Could you rewrite every line of the records below as a numbered list, skipping blank lines and leaving out the pictures?

***

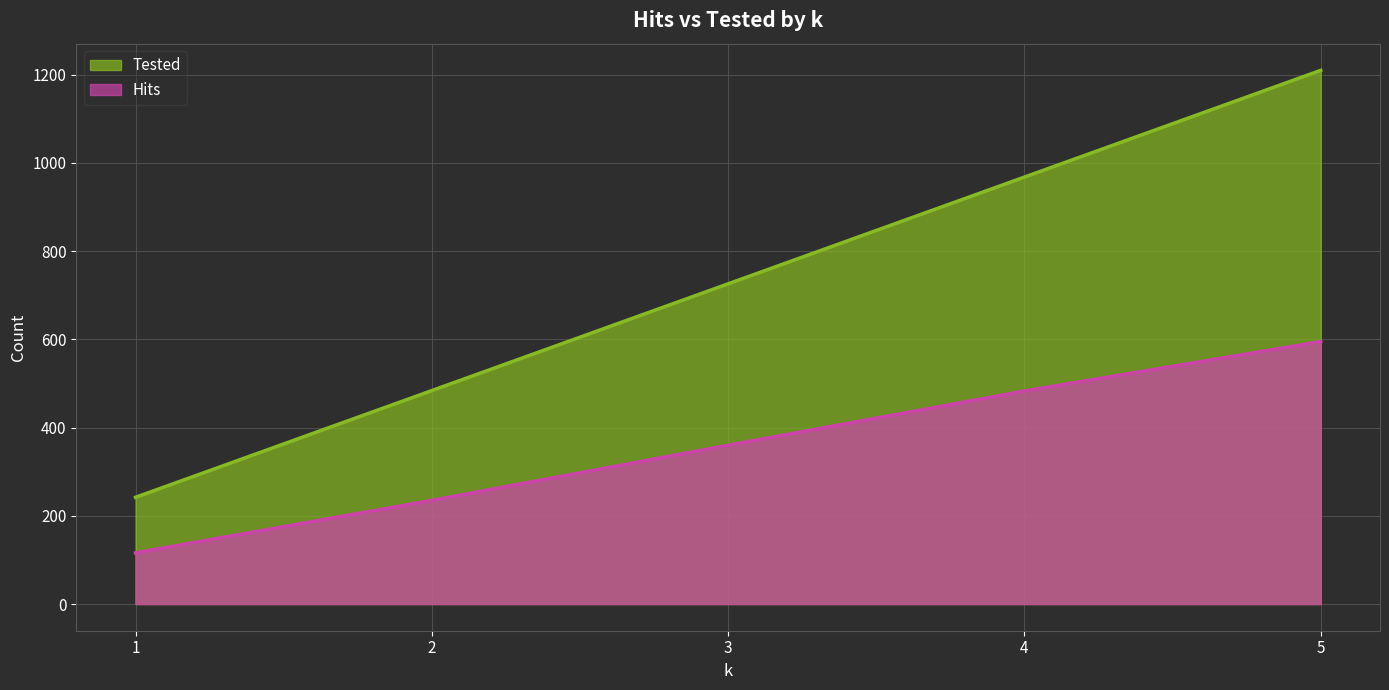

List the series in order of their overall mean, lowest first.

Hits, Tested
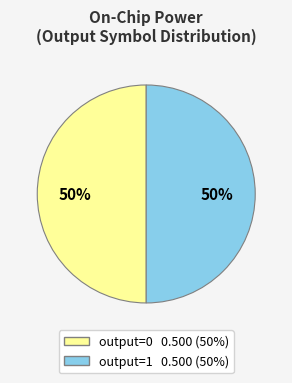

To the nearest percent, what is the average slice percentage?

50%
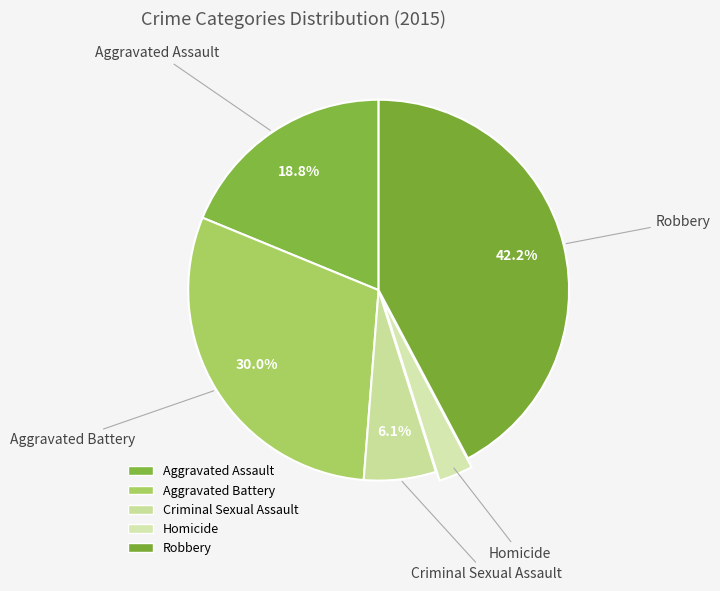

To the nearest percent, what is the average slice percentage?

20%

***

### Expected answer
1. List the series in order of their overall mean, lowest first.
2. Hits, Tested
3. To the nearest percent, what is the average slice percentage?
4. 50%
5. To the nearest percent, what is the average slice percentage?
6. 20%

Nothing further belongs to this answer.